Mutual funds and life insurance are two distinct products
There were some announcements recently by the Life Insurance Council, a lobbying body formed by life insurance companies. Broadly, these announcements appeared to say two things: that the terminology of unit-linked insurance plans (Ulips) would be made uniform and that insurance companies would refuse to underwrite insurance-linked schemes issued by mutual fund companies.
Behind these announcements is the ongoing struggle between life insurance companies and mutual funds. Mutual funds and life insurance are two distinct products, one intended as a savings vehicle and the other a safety net. However, this distinction has blurred over the last few years.
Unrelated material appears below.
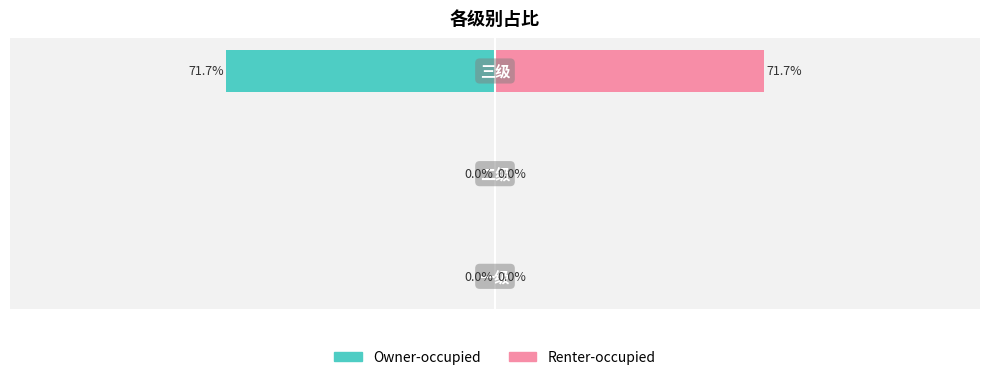

Which series has the widest spread of values?

Owner-occupied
Indeed, one gets a feeling the life insurance companies are also in the business of running mutual funds, categorised somewhat differently as unit-linked insurance plans (Ulips).
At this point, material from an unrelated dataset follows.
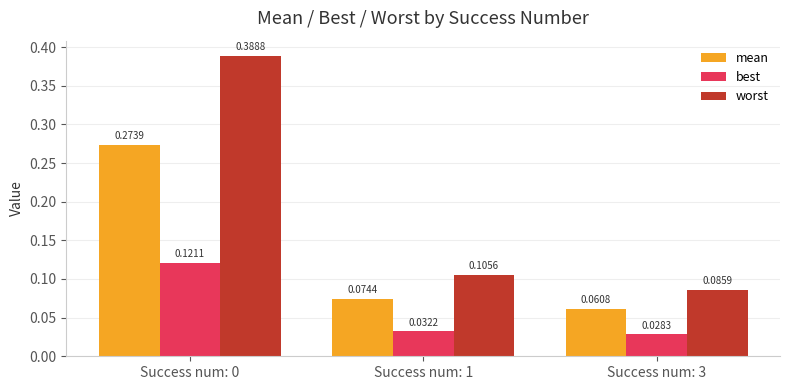

Where is mean nearest to the value 0?

Success num: 3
Ulips have a mix of characteristics of both insurance and mutual fund schemes.
Crucially, however, the mutual fund aspect of Ulips is regulated by the government under a very different set of rules compared with the real mutual funds.
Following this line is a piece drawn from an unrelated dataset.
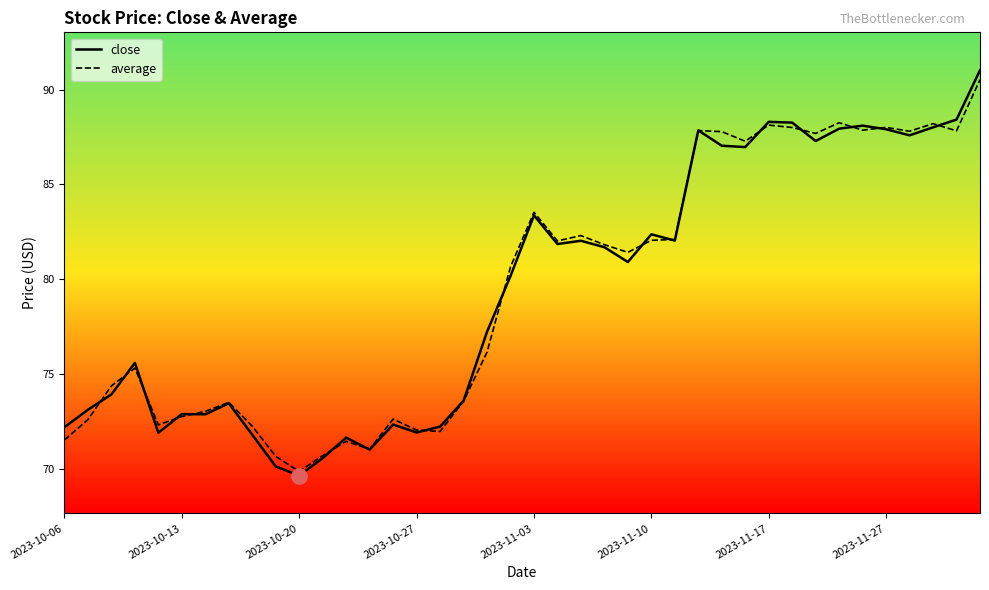

Which series has the widest spread of values?

close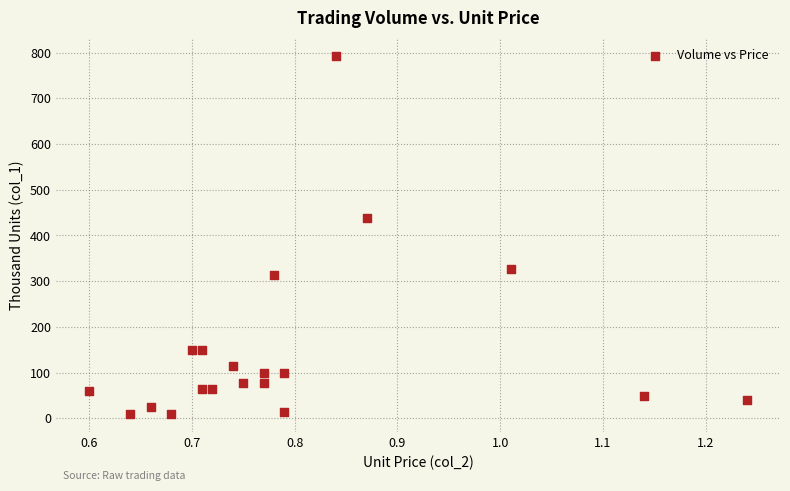

What is the range of Y values (max minus min)?

783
From the investors’ point of view, the biggest difference between the two categories pertains to how much of his money is actually used for his insurance and his savings and how much is taken away to pay commissions to agents and towards the insurance company’s expenses. The second big difference is in the quality of the information he is given about his investments.
Mutual funds deduct less than 2.5% as the agent’s commission. And as per current norms, there is no deduction if investors don’t use an agent and go directly to a fund company.
In Ulips, on the other hand, the agent’s commission varies, but in the first year, it could be as high as 25% and more.
Next is the issue of transparency.
There is a vast difference between the meaning of net asset value (NAV) of Ulips and mutual funds.
In a mutual fund, the NAV announced is net of all expenses and charges the fund company deducts. If your investments were worth Rs 1 lakh when a fund’s NAV was Rs 22, then it will be worth Rs 2 lakh when the fund’s NAV is Rs 44. That’s it.
The arithmetic of insurance companies is different. NAVs of Ulips are effectively pre-deductions. The NAV may double, but your investments won’t double because the insurance company will reduce the number of units you hold to pay for expenses and commissions etc. This means the announced NAV has no clear and transparent relation to what the unit holders are actually earning.
However, Ulips have been the more successful of the two. News reports say that last year, a total of Rs 55,000 crore was invested (if invested is the right word) in Ulips. In the same period, around Rs 16,000 crore was invested in mutual funds.
We are often told by the insurance industry that this is because Ulips are a superior product. That’s complete rubbish. Ulips are successful because the ultra-high commissions and charges make insurance agents far more aggressive salesmen than those of any other financial products. These charges also enable insurance companies to spend far more on advertising, all from the unit holders’ money. The net result of high-pressure sales is that savings that would otherwise have ended up in mutual funds, bank FDs, PPF, post office deposits and many other asset types is ending up in Ulips, where a good proportion is diverted to pay commissions.
The direction India’s insurance industry has taken in the last few years amounts to regulatory failure. This industry was opened up to foreign capital and provided with a relatively lenient regulatory framework so that it could bring insurance to India’s under-insured masses. Instead, it has ended up focusing its energies (and capital) on selling expensive and opaque mutual funds dressed up as insurance.
It’s tragic that there is no move to even recognise that this problem exists. Indeed, even higher foreign ownership is on its way, supposedly because more capital is needed to Ulip the under-Uliped masses.
But, even the mutual funds don’t seem to be very interested in highlighting these issues, perhaps because many of them are part of financial conglomerates with flourishing insurance businesses.
It is therefore left to the investor to understand the issues and do what he thinks is in his best interest.